(Records excerpted from a collection)
__________
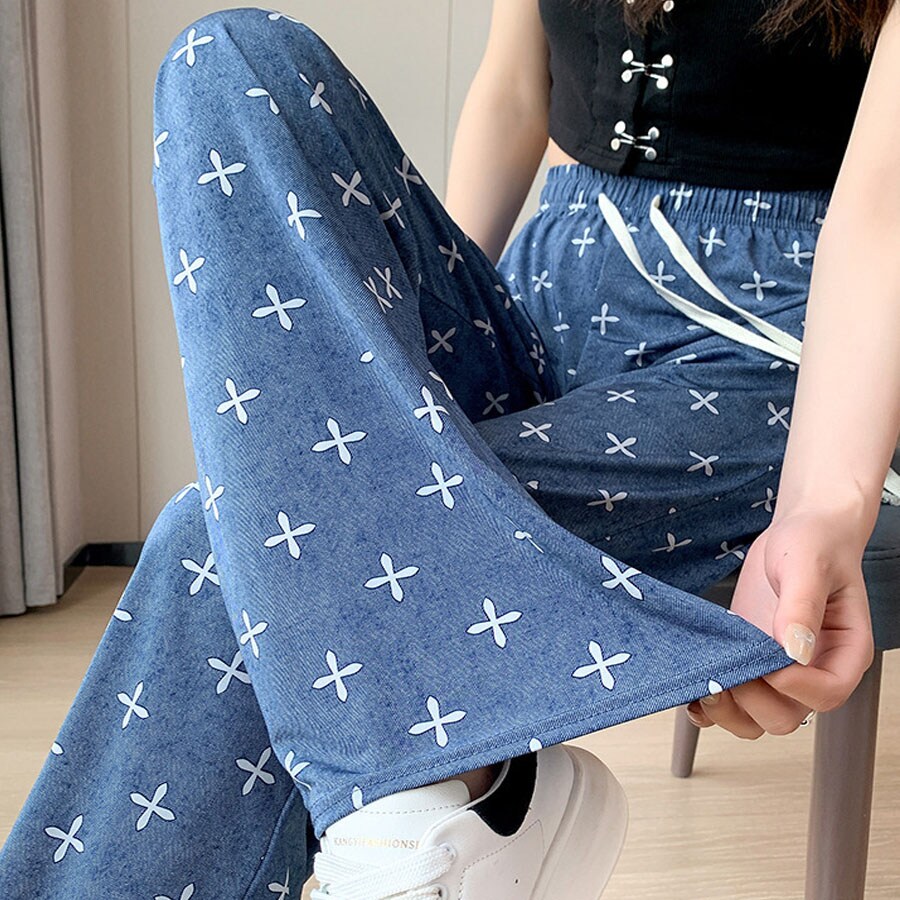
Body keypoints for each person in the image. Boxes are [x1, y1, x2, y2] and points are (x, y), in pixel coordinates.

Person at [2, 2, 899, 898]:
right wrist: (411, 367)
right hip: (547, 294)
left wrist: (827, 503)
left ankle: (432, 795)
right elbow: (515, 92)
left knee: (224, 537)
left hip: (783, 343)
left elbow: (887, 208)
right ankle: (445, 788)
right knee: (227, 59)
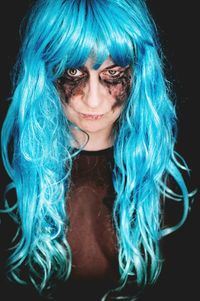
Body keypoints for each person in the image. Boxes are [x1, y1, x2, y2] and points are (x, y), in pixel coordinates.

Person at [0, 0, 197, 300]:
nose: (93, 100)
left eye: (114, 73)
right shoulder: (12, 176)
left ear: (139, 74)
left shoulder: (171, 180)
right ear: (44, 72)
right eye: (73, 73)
__________
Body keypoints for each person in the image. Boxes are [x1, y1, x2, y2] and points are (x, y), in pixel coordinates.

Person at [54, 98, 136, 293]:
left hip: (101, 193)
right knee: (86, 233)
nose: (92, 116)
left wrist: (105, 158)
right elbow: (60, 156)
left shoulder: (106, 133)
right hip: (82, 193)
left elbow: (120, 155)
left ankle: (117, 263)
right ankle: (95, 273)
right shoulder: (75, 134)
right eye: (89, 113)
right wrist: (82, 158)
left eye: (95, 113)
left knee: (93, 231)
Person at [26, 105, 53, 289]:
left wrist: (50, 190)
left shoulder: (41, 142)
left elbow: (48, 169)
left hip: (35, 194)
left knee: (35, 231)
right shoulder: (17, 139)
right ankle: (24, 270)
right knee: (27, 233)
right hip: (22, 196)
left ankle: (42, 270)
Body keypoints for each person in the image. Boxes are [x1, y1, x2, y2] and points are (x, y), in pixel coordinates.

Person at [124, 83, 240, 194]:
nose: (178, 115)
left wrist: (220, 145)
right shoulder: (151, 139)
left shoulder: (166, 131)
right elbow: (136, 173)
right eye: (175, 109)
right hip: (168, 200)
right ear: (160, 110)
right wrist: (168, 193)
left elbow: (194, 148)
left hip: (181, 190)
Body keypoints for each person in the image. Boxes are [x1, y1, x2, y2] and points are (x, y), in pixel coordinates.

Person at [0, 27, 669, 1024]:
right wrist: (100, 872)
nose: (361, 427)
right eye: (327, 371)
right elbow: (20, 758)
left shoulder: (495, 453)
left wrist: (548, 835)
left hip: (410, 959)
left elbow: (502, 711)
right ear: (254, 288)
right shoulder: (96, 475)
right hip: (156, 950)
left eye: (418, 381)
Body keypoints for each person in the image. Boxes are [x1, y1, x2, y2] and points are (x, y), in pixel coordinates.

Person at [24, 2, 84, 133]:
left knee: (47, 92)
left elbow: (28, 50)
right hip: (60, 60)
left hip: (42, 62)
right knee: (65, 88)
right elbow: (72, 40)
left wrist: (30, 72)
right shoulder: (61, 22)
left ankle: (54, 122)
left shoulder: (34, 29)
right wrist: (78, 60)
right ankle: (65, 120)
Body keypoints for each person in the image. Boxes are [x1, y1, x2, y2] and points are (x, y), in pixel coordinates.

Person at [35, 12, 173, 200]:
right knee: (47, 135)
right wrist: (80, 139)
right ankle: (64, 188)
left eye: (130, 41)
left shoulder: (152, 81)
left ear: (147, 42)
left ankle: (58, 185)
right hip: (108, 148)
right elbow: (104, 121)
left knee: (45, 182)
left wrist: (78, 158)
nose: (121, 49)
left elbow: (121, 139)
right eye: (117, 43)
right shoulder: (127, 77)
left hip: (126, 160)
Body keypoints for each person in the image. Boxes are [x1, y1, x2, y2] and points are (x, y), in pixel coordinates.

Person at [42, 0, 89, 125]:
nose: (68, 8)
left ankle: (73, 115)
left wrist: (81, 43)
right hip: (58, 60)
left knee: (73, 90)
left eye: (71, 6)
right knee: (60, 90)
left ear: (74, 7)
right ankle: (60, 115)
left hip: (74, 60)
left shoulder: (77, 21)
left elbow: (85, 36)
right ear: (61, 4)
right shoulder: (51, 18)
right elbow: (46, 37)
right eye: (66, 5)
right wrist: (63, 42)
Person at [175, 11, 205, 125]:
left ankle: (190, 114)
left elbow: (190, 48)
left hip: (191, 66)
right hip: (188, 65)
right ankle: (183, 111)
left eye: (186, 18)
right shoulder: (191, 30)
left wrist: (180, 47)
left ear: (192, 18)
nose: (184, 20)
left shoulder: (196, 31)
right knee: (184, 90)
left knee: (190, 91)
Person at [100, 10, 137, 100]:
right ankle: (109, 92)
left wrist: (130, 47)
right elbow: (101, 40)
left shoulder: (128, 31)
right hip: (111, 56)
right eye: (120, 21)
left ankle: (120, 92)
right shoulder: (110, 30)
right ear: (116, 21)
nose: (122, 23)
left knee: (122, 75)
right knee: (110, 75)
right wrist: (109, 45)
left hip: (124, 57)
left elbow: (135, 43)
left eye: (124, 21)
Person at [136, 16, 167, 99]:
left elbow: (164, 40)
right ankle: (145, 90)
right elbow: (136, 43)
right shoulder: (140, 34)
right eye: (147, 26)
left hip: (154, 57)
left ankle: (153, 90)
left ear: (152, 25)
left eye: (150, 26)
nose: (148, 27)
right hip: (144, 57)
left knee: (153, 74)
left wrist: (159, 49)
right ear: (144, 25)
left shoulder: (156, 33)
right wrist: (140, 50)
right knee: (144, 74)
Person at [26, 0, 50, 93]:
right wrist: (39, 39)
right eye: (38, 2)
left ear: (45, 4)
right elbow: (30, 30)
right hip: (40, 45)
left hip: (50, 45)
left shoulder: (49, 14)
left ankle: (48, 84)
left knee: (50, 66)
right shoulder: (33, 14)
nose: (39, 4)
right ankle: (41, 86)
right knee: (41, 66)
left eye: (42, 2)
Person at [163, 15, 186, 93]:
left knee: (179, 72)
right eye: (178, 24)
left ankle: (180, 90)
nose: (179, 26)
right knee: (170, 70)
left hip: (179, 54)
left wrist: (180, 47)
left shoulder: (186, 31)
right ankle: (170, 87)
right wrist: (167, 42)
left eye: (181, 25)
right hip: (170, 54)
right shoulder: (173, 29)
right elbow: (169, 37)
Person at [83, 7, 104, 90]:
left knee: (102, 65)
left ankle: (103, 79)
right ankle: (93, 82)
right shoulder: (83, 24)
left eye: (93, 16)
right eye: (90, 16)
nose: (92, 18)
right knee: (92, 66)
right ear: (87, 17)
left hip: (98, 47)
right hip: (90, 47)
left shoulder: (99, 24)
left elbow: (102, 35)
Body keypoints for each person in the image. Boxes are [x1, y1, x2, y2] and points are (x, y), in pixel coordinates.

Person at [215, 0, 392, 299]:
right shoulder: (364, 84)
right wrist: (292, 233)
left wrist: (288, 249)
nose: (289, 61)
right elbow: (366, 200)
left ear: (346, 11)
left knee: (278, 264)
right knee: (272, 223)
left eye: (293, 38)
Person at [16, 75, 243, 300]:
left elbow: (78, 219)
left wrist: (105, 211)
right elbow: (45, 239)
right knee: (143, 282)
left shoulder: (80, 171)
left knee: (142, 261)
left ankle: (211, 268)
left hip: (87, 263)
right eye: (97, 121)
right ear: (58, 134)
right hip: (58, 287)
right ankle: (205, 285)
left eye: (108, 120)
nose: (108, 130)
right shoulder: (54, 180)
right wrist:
__________
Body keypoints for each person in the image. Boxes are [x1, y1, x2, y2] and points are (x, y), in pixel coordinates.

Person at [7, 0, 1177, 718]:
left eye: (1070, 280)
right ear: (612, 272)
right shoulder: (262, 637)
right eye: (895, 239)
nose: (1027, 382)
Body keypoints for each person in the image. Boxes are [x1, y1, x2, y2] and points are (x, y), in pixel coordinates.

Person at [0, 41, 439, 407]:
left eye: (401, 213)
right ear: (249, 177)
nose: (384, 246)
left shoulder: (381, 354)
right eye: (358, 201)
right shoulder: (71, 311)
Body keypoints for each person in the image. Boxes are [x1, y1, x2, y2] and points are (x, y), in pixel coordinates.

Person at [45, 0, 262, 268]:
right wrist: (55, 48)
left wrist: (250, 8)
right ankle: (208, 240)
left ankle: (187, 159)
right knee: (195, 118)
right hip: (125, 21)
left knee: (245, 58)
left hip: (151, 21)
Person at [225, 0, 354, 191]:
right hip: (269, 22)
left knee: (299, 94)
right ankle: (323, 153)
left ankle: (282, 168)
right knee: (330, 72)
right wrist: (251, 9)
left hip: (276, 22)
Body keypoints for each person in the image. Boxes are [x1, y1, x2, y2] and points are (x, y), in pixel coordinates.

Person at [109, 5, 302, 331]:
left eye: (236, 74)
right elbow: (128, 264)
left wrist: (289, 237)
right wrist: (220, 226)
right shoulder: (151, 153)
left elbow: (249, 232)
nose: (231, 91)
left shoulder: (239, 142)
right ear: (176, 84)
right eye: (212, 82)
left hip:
__________
### Your task
In the entries above, find the line holding "right eye: (38, 2)" and the line holding "left ear: (346, 11)"; print both of them and every line between, exactly, and nothing else.

### Exercise result
right eye: (38, 2)
left ear: (45, 4)
right elbow: (30, 30)
right hip: (40, 45)
left hip: (50, 45)
left shoulder: (49, 14)
left ankle: (48, 84)
left knee: (50, 66)
right shoulder: (33, 14)
nose: (39, 4)
right ankle: (41, 86)
right knee: (41, 66)
left eye: (42, 2)
Person at [163, 15, 186, 93]:
left knee: (179, 72)
right eye: (178, 24)
left ankle: (180, 90)
nose: (179, 26)
right knee: (170, 70)
left hip: (179, 54)
left wrist: (180, 47)
left shoulder: (186, 31)
right ankle: (170, 87)
right wrist: (167, 42)
left eye: (181, 25)
right hip: (170, 54)
right shoulder: (173, 29)
right elbow: (169, 37)
Person at [83, 7, 104, 90]:
left knee: (102, 65)
left ankle: (103, 79)
right ankle: (93, 82)
right shoulder: (83, 24)
left eye: (93, 16)
right eye: (90, 16)
nose: (92, 18)
right knee: (92, 66)
right ear: (87, 17)
left hip: (98, 47)
right hip: (90, 47)
left shoulder: (99, 24)
left elbow: (102, 35)
Body keypoints for each person in the image. Boxes are [x1, y1, x2, y2] and points are (x, y), in pixel coordinates.

Person at [215, 0, 392, 299]:
right shoulder: (364, 84)
right wrist: (292, 233)
left wrist: (288, 249)
nose: (289, 61)
right elbow: (366, 200)
left ear: (346, 11)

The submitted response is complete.